The things I like most about soccer are its logical, easy-to-follow rules
06/24/2014 5:07 PM
06/24/2014 5:08 PM
Like 25 million other people around the country, at 5 p.m. Sunday I was watching the U.S.-Portugal World Cup soccer match.
And like most of them, I’ve never been a soccer fan, even though it’s the most popular sport in the world.
Until this year, I had never even seen a soccer goal scored live. Every time I watched, the ball just went back and forth and back and forth and back and forth and back and forth, and then it was kicked wide or over the goal or some guy was bouncing it off his head.
It’s a good thing in their first game of the tournament the U.S. scored in just 29 seconds, because the average attention span of an American soccer fan is 30 seconds.
Speaking of time, when is a soccer game officially over?
The match is 90 minutes long, and when the U.S. scored a goal in the 81st minute I thought all they had to do was hang on for nine more minutes.
But then Portugal scored 14 minutes later to tie it.
Apparently even though the clock keeps running, the referee is keeping track of how long players lie on the grass after getting kicked in the shin or pulling their hamstring or cracking their skulls together while trying to head the ball.
Then he adds that time back and they keep playing. Nobody except him knows exactly when the game will end. Even though the referee officially added five minutes in Sunday’s game, it wound up going an extra 28 seconds beyond that.
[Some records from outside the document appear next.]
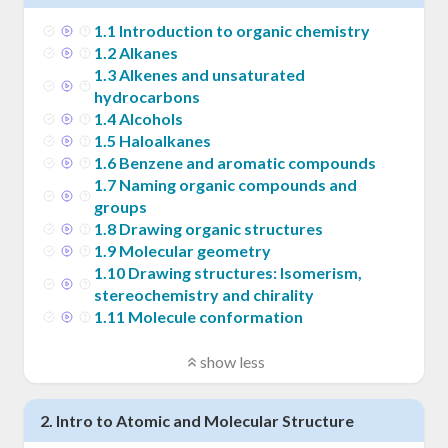
1
.
1
Introduction to organic chemistry
1
.
2
Alkanes
1
.
3
Alkenes and unsaturated
hydrocarbons
1
.
4
Alcohols
1
.
5
Haloalkanes
1
.
6
Benzene and aromatic compounds
1
.
7
Naming organic compounds and
groups
1
.
8
Drawing organic structures
1
.
9
Molecular geometry
1
.
10
Drawing structures: Isomerism,
stereochemistry and chirality
1
.
11
Molecule conformation
show less
2
.
Intro to Atomic and Molecular Structure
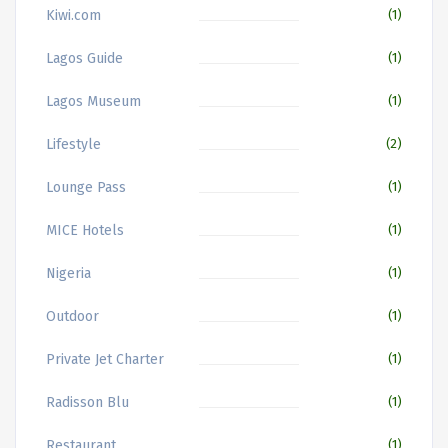
Kiwi.com
(1)
Lagos Guide
(1)
Lagos Museum
(1)
Lifestyle
(2)
Lounge Pass
(1)
MICE Hotels
(1)
Nigeria
(1)
Outdoor
(1)
Private Jet Charter
(1)
Radisson Blu
(1)
Restaurant
(1)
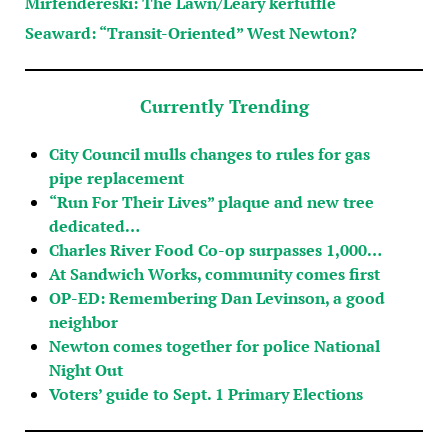
Mirfendereski: The Lawn/Leary kerfuffle
Seaward: “Transit-Oriented” West Newton?
Currently Trending
City Council mulls changes to rules for gas
pipe replacement
“Run For Their Lives” plaque and new tree
dedicated…
Charles River Food Co-op surpasses 1,000…
At Sandwich Works, community comes first
OP-ED: Remembering Dan Levinson, a good
neighbor
Newton comes together for police National
Night Out
Voters’ guide to Sept. 1 Primary Elections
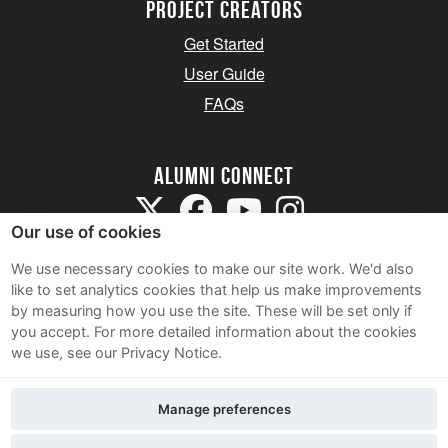
Project Creators
Get Started
User Guide
FAQs
Alumni Connect
Our use of cookies
We use necessary cookies to make our site work. We'd also
like to set analytics cookies that help us make improvements
by measuring how you use the site. These will be set only if
Terms and Conditions
you accept.
For more detailed information about the cookies
we use, see our Privacy Notice.
Privacy Notice
Cookie Policy
Manage preferences
Contact Us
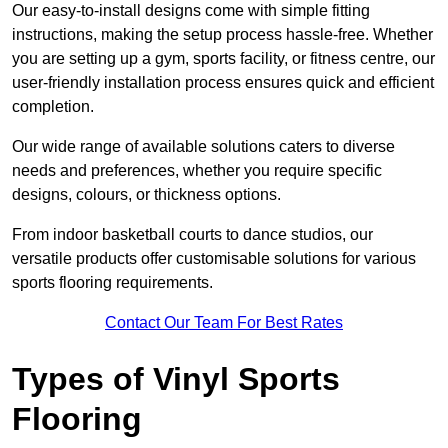
Our easy-to-install designs come with simple fitting
instructions, making the setup process hassle-free. Whether
you are setting up a gym, sports facility, or fitness centre, our
user-friendly installation process ensures quick and efficient
completion.
Our wide range of available solutions caters to diverse
needs and preferences, whether you require specific
designs, colours, or thickness options.
From indoor basketball courts to dance studios, our
versatile products offer customisable solutions for various
sports flooring requirements.
Contact Our Team For Best Rates
Types of Vinyl Sports
Flooring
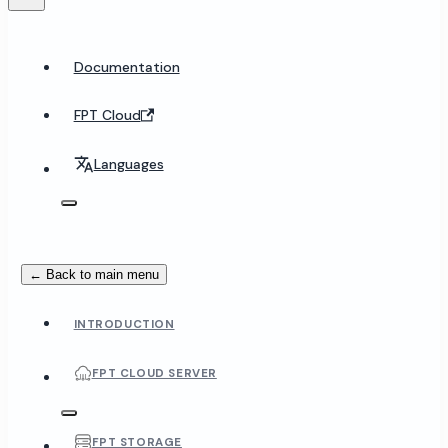
Documentation
FPT Cloud
Languages
← Back to main menu
INTRODUCTION
FPT CLOUD SERVER
FPT STORAGE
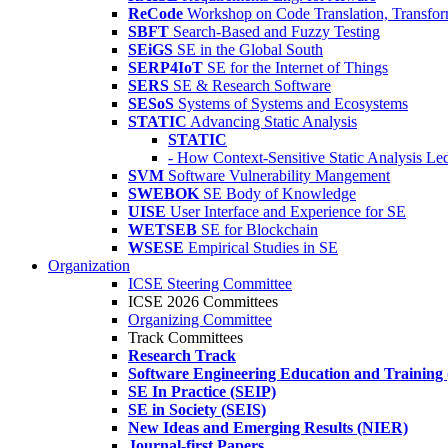
ReCode
Workshop on Code Translation, Transfor
SBFT
Search-Based and Fuzzy Testing
SEiGS
SE in the Global South
SERP4IoT
SE for the Internet of Things
SERS
SE & Research Software
SESoS
Systems of Systems and Ecosystems
STATIC
Advancing Static Analysis
STATIC
- How Context-Sensitive Static Analysis Le
SVM
Software Vulnerability Mangement
SWEBOK
SE Body of Knowledge
UISE
User Interface and Experience for SE
WETSEB
SE for Blockchain
WSESE
Empirical Studies in SE
Organization
ICSE Steering Committee
ICSE 2026 Committees
Organizing Committee
Track Committees
Research Track
Software Engineering Education and Training
SE In Practice (SEIP)
SE in Society (SEIS)
New Ideas and Emerging Results (NIER)
Journal-first Papers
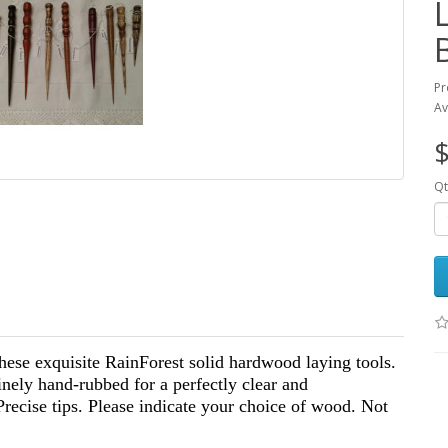
Pr
Av
$
Qt
hese exquisite RainForest solid hardwood laying tools.
inely hand-rubbed for a perfectly clear and
Precise tips. Please indicate your choice of wood. Not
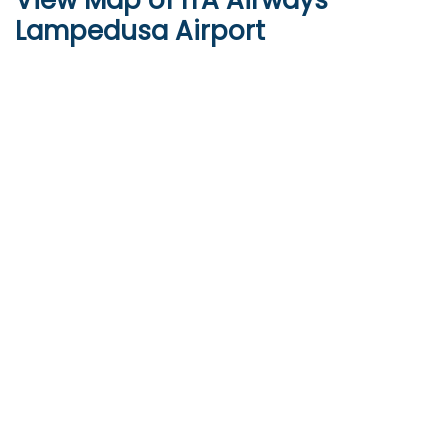
View Map of ITA Airways
Lampedusa Airport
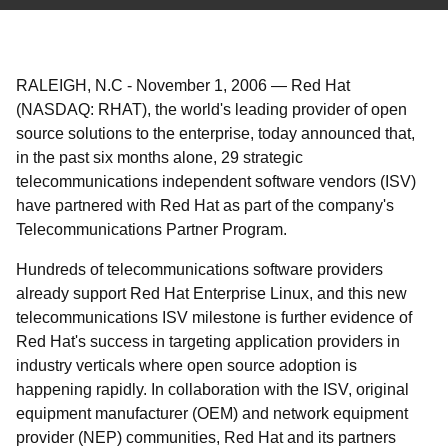
RALEIGH, N.C
-
November 1, 2006
—
Red Hat
(NASDAQ: RHAT), the world's leading provider of open
source solutions to the enterprise, today announced that,
in the past six months alone, 29 strategic
telecommunications independent software vendors (ISV)
have partnered with Red Hat as part of the company's
Telecommunications Partner Program.
Hundreds of telecommunications software providers
already support Red Hat Enterprise Linux, and this new
telecommunications ISV milestone is further evidence of
Red Hat's success in targeting application providers in
industry verticals where open source adoption is
happening rapidly. In collaboration with the ISV, original
equipment manufacturer (OEM) and network equipment
provider (NEP) communities, Red Hat and its partners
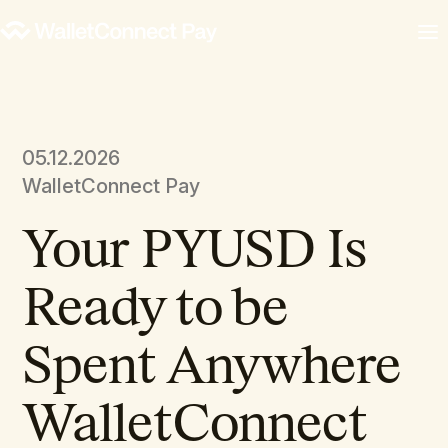
05.12.2026
WalletConnect Pay
Your PYUSD Is
Ready to be
Spent Anywhere
WalletConnect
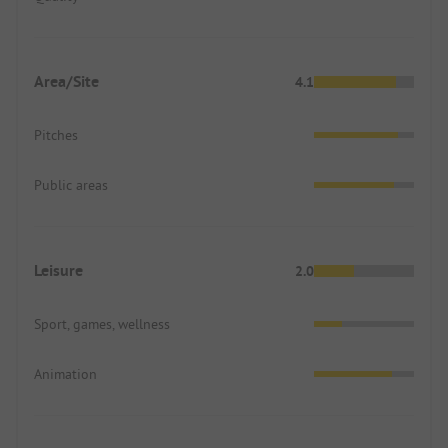
Area/Site
4.1
Pitches
Public areas
Leisure
2.0
Sport, games, wellness
Animation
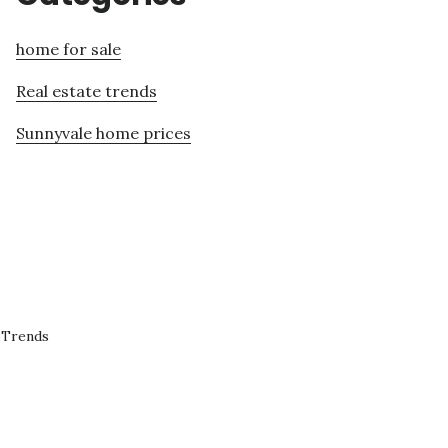
home for sale
Real estate trends
Sunnyvale home prices
 Trends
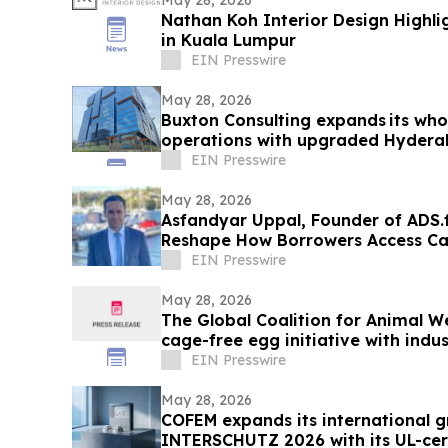
Nathan Koh Interior Design Highlig
in Kuala Lumpur
EIN Presswire
May 28, 2026
Buxton Consulting expands its who
operations with upgraded Hydera
EIN Presswire
May 28, 2026
Asfandyar Uppal, Founder of ADS.f
Reshape How Borrowers Access Ca
EIN Presswire
May 28, 2026
The Global Coalition for Animal W
cage-free egg initiative with indu
EIN Presswire
May 28, 2026
COFEM expands its international g
INTERSCHUTZ 2026 with its UL-cert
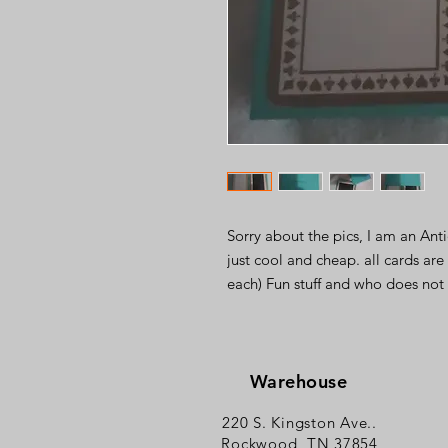
Sorry about the pics, I am an Ant
just cool and cheap. all cards are
each) Fun stuff and who does not 
Warehouse
220 S. Kingston Ave..
Rockwood, TN 37854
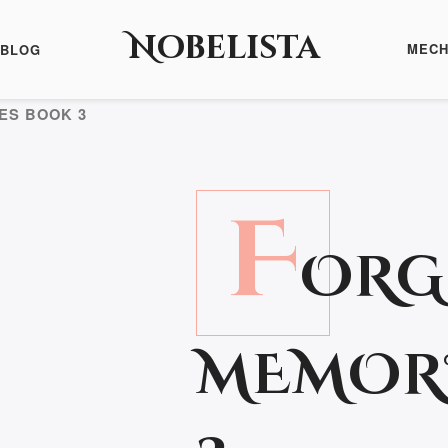
Nobelista
MECH
BLOG
ES BOOK 3
F
ORG
MEMOR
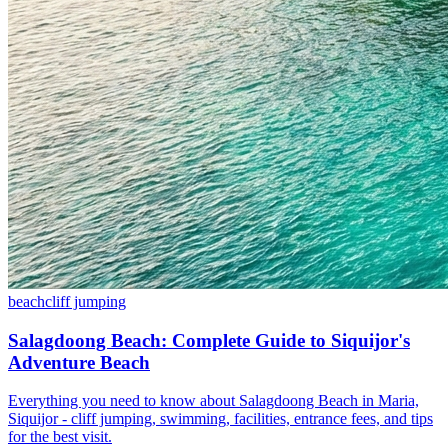
beach
cliff jumping
Salagdoong Beach: Complete Guide to Siquijor's
Adventure Beach
Everything you need to know about Salagdoong Beach in Maria,
Siquijor - cliff jumping, swimming, facilities, entrance fees, and tips
for the best visit.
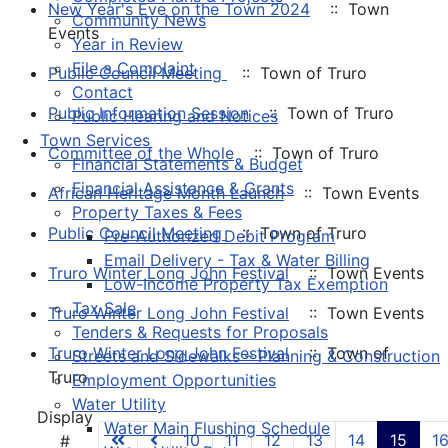
New Year's Eve on the Town 2024
:: Town
Community News
Events
Year in Review
File a Complaint
Public Council Meeting
:: Town of Truro
Contact
Public Information Session
:: Town of Truro
Public Hearing and Notices
Town Services
Committee of the Whole
:: Town of Truro
Financial Statements & Budget
Financial Assistance & Grants
African Heritage Month Launch
:: Town Events
Property Taxes & Fees
Public Council Meeting
:: Town of Truro
Pre-Authorized Debit Program
Email Delivery - Tax & Water Billing
Truro Winter Long John Festival
:: Town Events
Low-Income Property Tax Exemption
Tax Sale
Truro Winter Long John Festival
:: Town Events
Tenders & Requests for Proposals
Truro Winter Long John Festival
:: Town of
Streets and Sidewalks – Planning & Construction
Truro
Employment Opportunities
Water Utility
Pagination List Limit
Display
Water Main Flushing Schedule
10
11
12
13
14
15
1
#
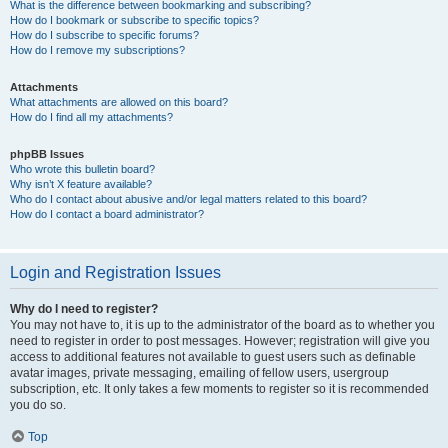
What is the difference between bookmarking and subscribing?
How do I bookmark or subscribe to specific topics?
How do I subscribe to specific forums?
How do I remove my subscriptions?
Attachments
What attachments are allowed on this board?
How do I find all my attachments?
phpBB Issues
Who wrote this bulletin board?
Why isn’t X feature available?
Who do I contact about abusive and/or legal matters related to this board?
How do I contact a board administrator?
Login and Registration Issues
Why do I need to register?
You may not have to, it is up to the administrator of the board as to whether you
need to register in order to post messages. However; registration will give you
access to additional features not available to guest users such as definable
avatar images, private messaging, emailing of fellow users, usergroup
subscription, etc. It only takes a few moments to register so it is recommended
you do so.
Top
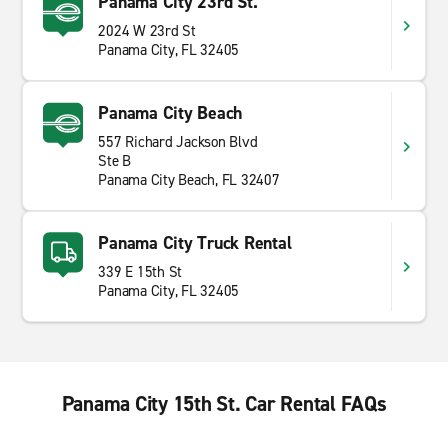
Panama City 23rd St.
2024 W 23rd St
Panama City, FL 32405
Panama City Beach
557 Richard Jackson Blvd
Ste B
Panama City Beach, FL 32407
Panama City Truck Rental
339 E 15th St
Panama City, FL 32405
Panama City 15th St. Car Rental FAQs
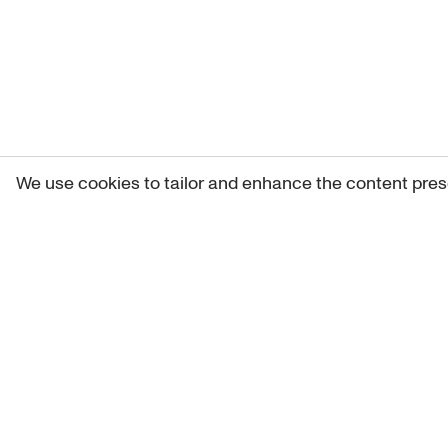
We use cookies to tailor and enhance the content pres
Get 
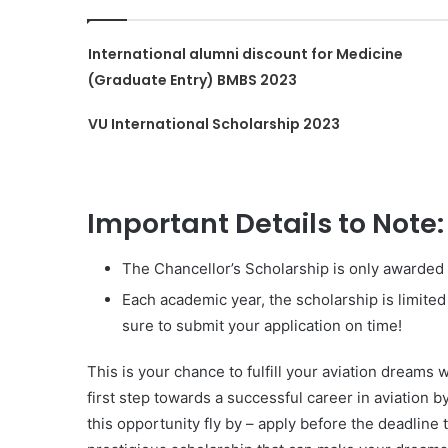
International alumni discount for Medicine
(Graduate Entry) BMBS 2023
VU International Scholarship 2023
Important Details to Note:
The Chancellor’s Scholarship is only awarded fo
Each academic year, the scholarship is limited
sure to submit your application on time!
This is your chance to fulfill your aviation dreams 
first step towards a successful career in aviation b
this opportunity fly by – apply before the deadline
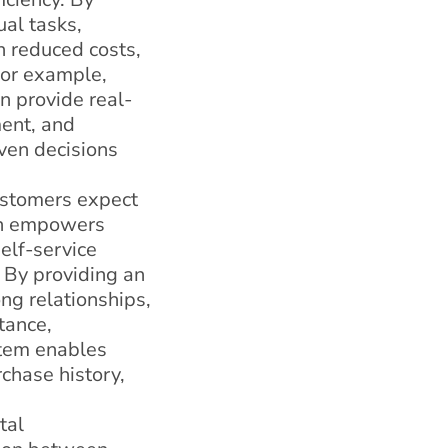
al tasks,
n reduced costs,
 For example,
n provide real-
ment, and
ven decisions
customers expect
on empowers
elf-service
 By providing an
ng relationships,
tance,
tem enables
chase history,
tal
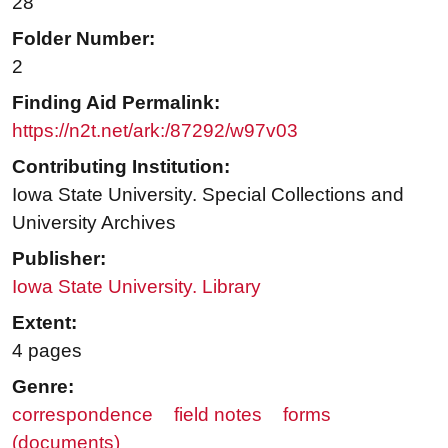
28
Folder Number:
2
Finding Aid Permalink:
https://n2t.net/ark:/87292/w97v03
Contributing Institution:
Iowa State University. Special Collections and
University Archives
Publisher:
Iowa State University. Library
Extent:
4 pages
Genre:
correspondence
field notes
forms
(documents)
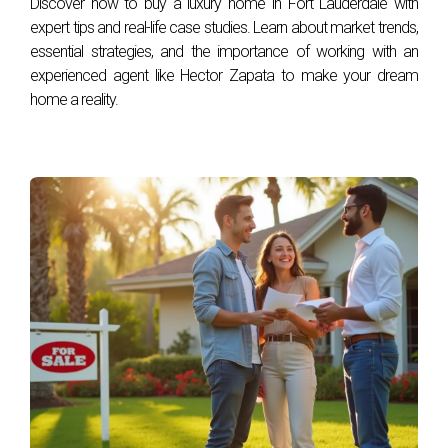
Discover how to buy a luxury home in Fort Lauderdale with
today by contacting Hector Zapata!
expert tips and real-life case studies. Learn about market trends,
essential strategies, and the importance of working with an
experienced agent like Hector Zapata to make your dream
home a reality.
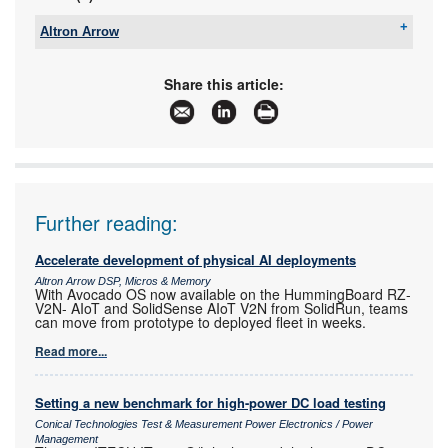
Altron Arrow
Tel:
+27 11 923 9600
Email:
info@arrow.altech.co.za
Share this article:
www:
www.altronarrow.com
Articles:
More information and articles about Altron Arrow
Further reading:
Accelerate development of physical AI deployments
Altron Arrow DSP, Micros & Memory
With Avocado OS now available on the HummingBoard RZ-
V2N- AIoT and SolidSense AIoT V2N from SolidRun, teams
can move from prototype to deployed fleet in weeks.
Read more...
Setting a new benchmark for high-power DC load testing
Conical Technologies Test & Measurement Power Electronics / Power
Management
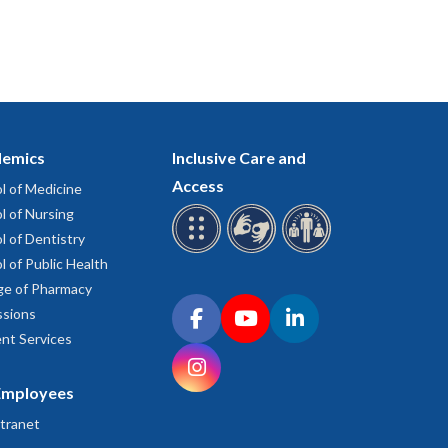
emics
Inclusive Care and
Access
l of Medicine
l of Nursing
l of Dentistry
l of Public Health
ge of Pharmacy
Connect with OHSU on social media
sions
Facebook
YouTube
LinkedIn
nt Services
Instagram
Employees
tranet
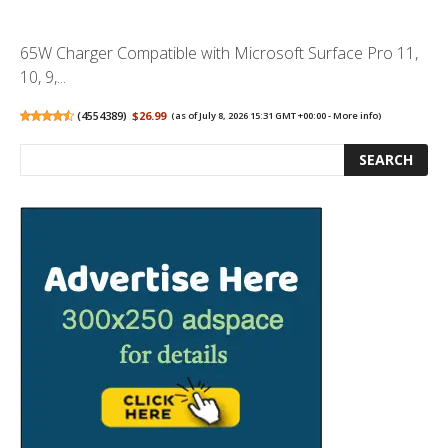
65W Charger Compatible with Microsoft Surface Pro 11,
10, 9,...
(
4554389
)
$26.99
(as of July 8, 2026 15:31 GMT +00:00 -
More info
)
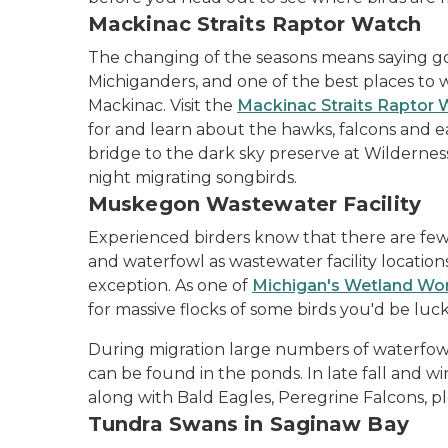
Mackinac Straits Raptor Watch
The changing of the seasons means saying 
Michiganders, and one of the best places to w
Mackinac. Visit the
Mackinac Straits Raptor
for and learn about the hawks, falcons and e
bridge to the dark sky preserve at Wilderness 
night migrating songbirds.
Muskegon Wastewater Facility
Experienced birders know that there are few 
and waterfowl as wastewater facility locatio
exception. As one of
Michigan's Wetland Wo
for massive flocks of some birds you'd be luc
During migration large numbers of waterfowl
can be found in the ponds. In late fall and 
along with Bald Eagles, Peregrine Falcons, pl
Tundra Swans in Saginaw Bay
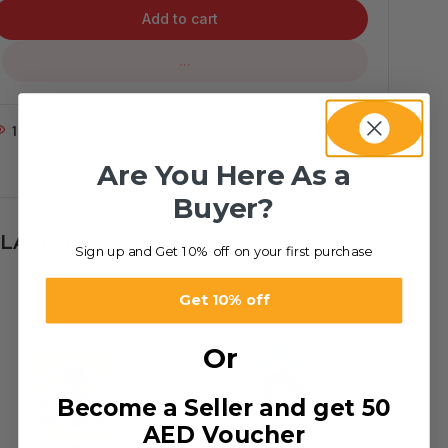
Add to cart
...
1
People watching this product now!
Are You Here As a
Buyer?
LATED PRODUCTS
Sign up and Get 10% off on your first purchase
Get 10% off
Or
Become a Seller and get 50
AED Voucher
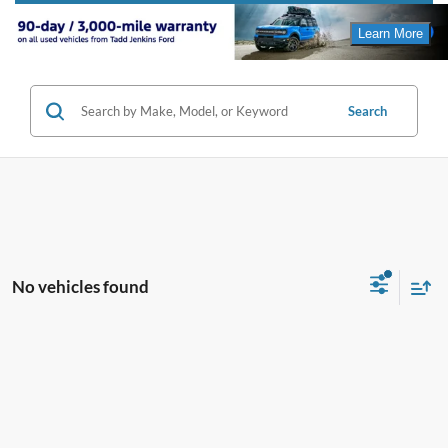
Search
No vehicles found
And the U.S. coach even argued that the game should have gone on a little longer!
There is no Jerry-size TV screen in the stadium with a clock ticking down the final seconds. The referee just decides when it’s over.
Can you imagine that happening in the NFL or the NBA?
“RAY ALLEN CONNECTS ON A 3-POINTER AT THE BUZZER AND THE HEAT HAVE STUNNED THE SPURS AND FORCED GAME 7!
“No, wait, the referee has decided we’re going to play 30 more seconds because Dwyane Wade stopped to tie his shoe back in the first quarter.”
But if U.S. fans thought the timekeeping stunk, wait until we get a load of what might happen in the next game against Germany.
First off, of course, there’s the little matter of whether it would be better for the teams to get together and — wink-wink-nod-nod — decide to play to a tie, which would mean they both advance to the next round.
That happened before, in 1982, when Austria played West Germany. Both teams would advance as long as Germany didn’t win by more than two goals.
Germany took the lead and then both teams doodled around until the game was over (or when the ref said it was over).
Even though the coach of this year’s German team used to be the U.S. coach’s assistant and they are reportedly good friends, that won’t happen again.
But here’s the situation: If the U.S. loses to Germany 4-0 and Portugal beats Ghana 2-1, the team that moves on to the final round will be determined by a method totally unfamiliar to fans of other sports.
The first tie-breaker is goal differential. The second tiebreaker is goals scored. The third is head-to-head result.
And the fourth tiebreaker?
Rock, paper, scissors.
Not really, but just as stupid.
The drawing of lots.
They put both team names in a bowl and pick out the one who moves on to the next round.
Give me a four-hour baseball game any day.